Data excerpts:
***

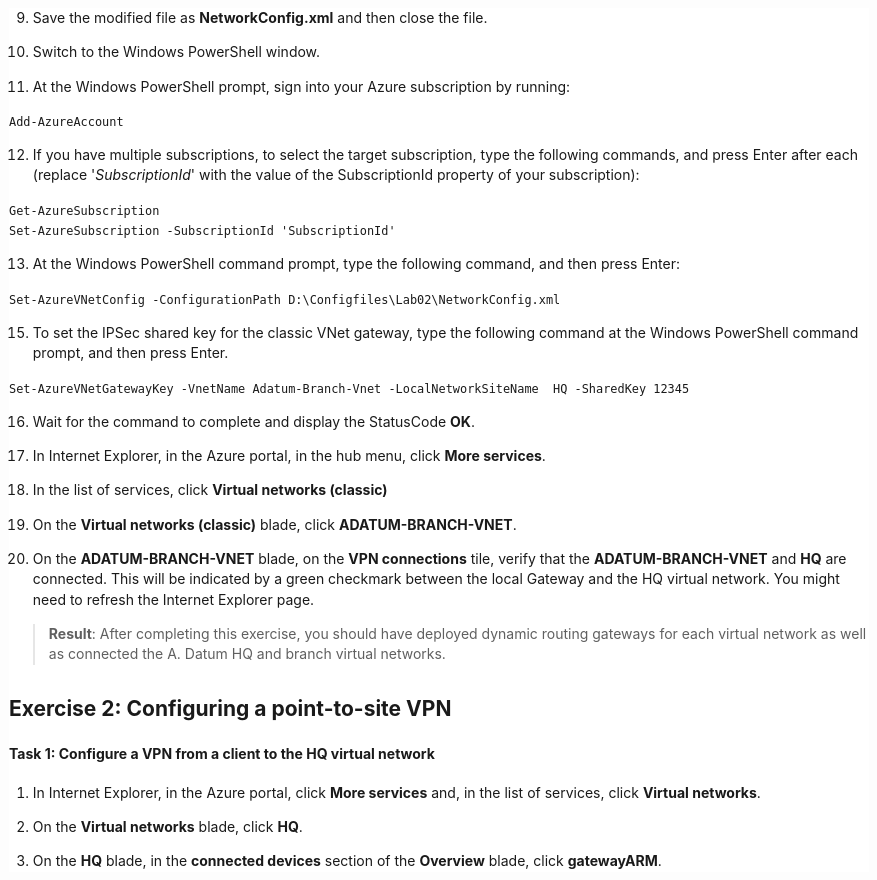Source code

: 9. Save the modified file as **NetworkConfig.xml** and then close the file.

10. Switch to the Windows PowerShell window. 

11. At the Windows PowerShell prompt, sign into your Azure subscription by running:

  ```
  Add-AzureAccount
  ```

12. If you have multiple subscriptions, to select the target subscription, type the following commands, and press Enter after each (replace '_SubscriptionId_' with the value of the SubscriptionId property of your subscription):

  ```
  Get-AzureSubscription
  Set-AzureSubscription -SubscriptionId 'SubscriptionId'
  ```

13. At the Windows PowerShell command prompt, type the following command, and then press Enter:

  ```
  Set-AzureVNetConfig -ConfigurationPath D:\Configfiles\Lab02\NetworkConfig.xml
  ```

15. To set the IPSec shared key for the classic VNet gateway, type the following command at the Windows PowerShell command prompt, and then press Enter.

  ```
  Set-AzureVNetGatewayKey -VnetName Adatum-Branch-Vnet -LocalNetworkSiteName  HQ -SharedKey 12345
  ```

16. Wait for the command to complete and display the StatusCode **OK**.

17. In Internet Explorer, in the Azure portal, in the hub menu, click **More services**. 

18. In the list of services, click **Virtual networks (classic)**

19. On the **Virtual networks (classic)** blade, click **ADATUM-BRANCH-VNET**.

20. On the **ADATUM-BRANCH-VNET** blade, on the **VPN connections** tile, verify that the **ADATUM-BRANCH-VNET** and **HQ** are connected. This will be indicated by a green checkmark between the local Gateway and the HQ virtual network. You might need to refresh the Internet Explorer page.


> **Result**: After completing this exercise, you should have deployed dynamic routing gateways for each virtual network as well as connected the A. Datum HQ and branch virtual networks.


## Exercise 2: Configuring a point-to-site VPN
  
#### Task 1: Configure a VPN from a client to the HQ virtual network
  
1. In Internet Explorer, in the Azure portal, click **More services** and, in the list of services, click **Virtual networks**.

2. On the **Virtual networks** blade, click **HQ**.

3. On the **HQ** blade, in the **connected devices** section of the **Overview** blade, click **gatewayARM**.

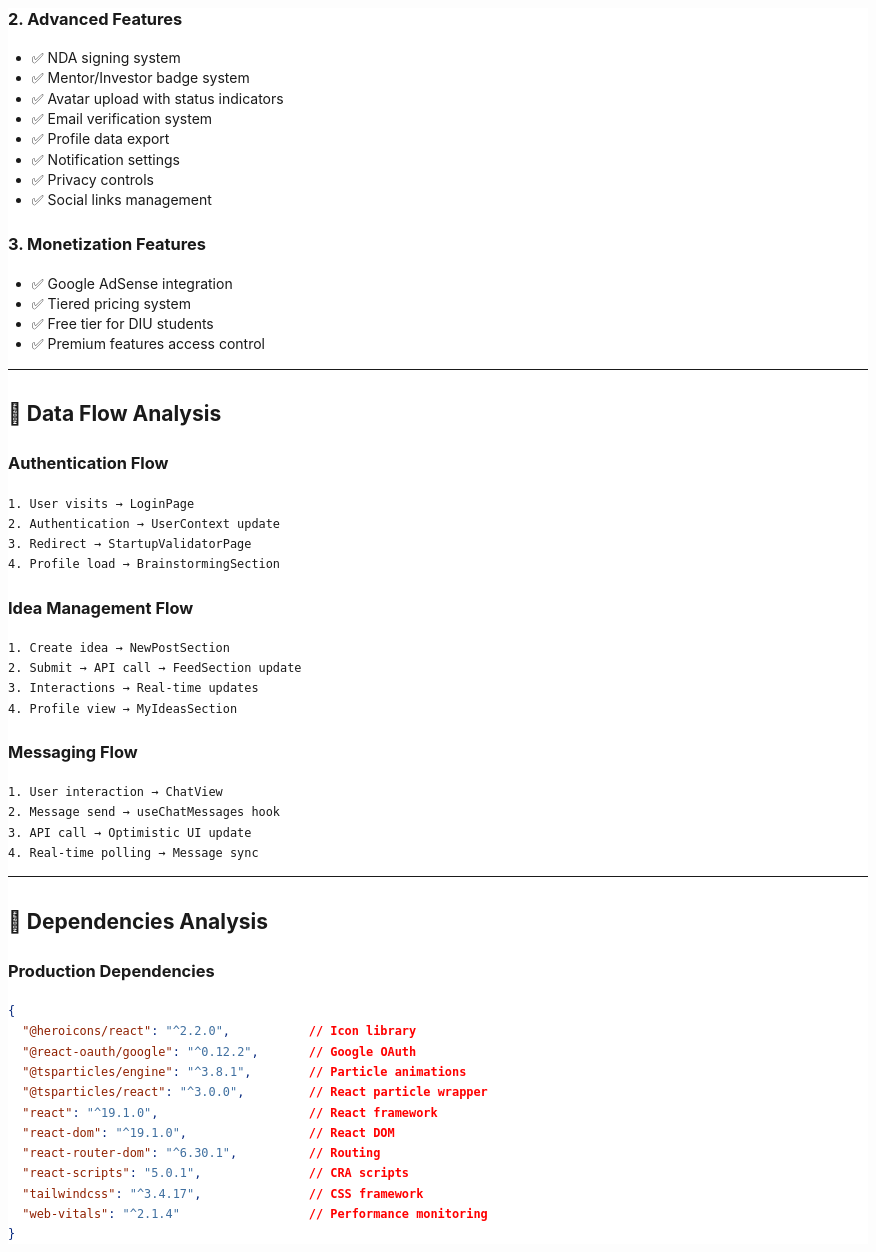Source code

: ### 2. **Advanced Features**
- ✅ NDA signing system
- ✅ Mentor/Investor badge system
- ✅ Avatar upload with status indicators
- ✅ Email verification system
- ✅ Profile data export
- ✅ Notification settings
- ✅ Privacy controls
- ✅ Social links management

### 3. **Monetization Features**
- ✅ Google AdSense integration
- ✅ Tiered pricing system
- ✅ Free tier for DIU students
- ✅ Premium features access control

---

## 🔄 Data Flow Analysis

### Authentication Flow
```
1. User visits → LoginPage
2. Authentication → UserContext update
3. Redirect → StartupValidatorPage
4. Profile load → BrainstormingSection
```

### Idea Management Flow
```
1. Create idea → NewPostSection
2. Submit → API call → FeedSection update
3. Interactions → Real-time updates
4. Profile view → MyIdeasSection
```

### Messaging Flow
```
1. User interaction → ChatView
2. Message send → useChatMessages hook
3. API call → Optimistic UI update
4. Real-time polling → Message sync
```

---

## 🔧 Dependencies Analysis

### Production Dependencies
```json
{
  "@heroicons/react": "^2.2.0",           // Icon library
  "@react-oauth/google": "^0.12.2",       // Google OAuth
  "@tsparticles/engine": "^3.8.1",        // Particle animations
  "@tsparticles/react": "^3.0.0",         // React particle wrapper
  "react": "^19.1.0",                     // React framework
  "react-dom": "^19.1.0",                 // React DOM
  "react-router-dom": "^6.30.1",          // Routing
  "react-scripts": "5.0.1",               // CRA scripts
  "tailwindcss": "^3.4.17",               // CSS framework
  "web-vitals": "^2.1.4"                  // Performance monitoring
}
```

***

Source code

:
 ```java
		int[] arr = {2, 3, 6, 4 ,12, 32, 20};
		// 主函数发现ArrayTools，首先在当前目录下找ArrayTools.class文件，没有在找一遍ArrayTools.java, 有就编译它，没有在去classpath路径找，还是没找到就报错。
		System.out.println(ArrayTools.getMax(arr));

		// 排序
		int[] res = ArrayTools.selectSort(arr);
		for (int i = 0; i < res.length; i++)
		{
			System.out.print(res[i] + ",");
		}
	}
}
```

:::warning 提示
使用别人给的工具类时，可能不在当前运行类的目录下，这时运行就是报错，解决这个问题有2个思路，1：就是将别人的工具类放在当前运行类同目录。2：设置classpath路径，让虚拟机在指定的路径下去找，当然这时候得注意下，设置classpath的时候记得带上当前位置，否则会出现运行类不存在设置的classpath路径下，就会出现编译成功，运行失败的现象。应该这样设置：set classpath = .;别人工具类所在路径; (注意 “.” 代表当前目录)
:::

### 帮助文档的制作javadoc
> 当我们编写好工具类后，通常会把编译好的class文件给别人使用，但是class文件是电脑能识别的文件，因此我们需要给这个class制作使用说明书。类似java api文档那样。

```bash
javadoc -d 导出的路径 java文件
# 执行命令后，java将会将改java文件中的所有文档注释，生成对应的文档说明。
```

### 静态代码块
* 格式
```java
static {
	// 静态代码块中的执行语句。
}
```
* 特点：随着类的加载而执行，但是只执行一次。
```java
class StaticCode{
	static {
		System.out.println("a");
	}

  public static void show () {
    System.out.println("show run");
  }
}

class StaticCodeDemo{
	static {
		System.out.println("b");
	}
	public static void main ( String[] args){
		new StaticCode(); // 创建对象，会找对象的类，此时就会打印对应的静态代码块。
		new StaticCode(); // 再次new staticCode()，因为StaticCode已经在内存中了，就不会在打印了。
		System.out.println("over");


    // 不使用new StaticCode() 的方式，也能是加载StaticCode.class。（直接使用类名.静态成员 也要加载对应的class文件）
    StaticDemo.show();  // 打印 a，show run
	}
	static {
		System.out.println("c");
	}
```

***

= What to do =
If a line of the data above holds the string "Windows", count it, then give only the final number.

= Exercise result =
4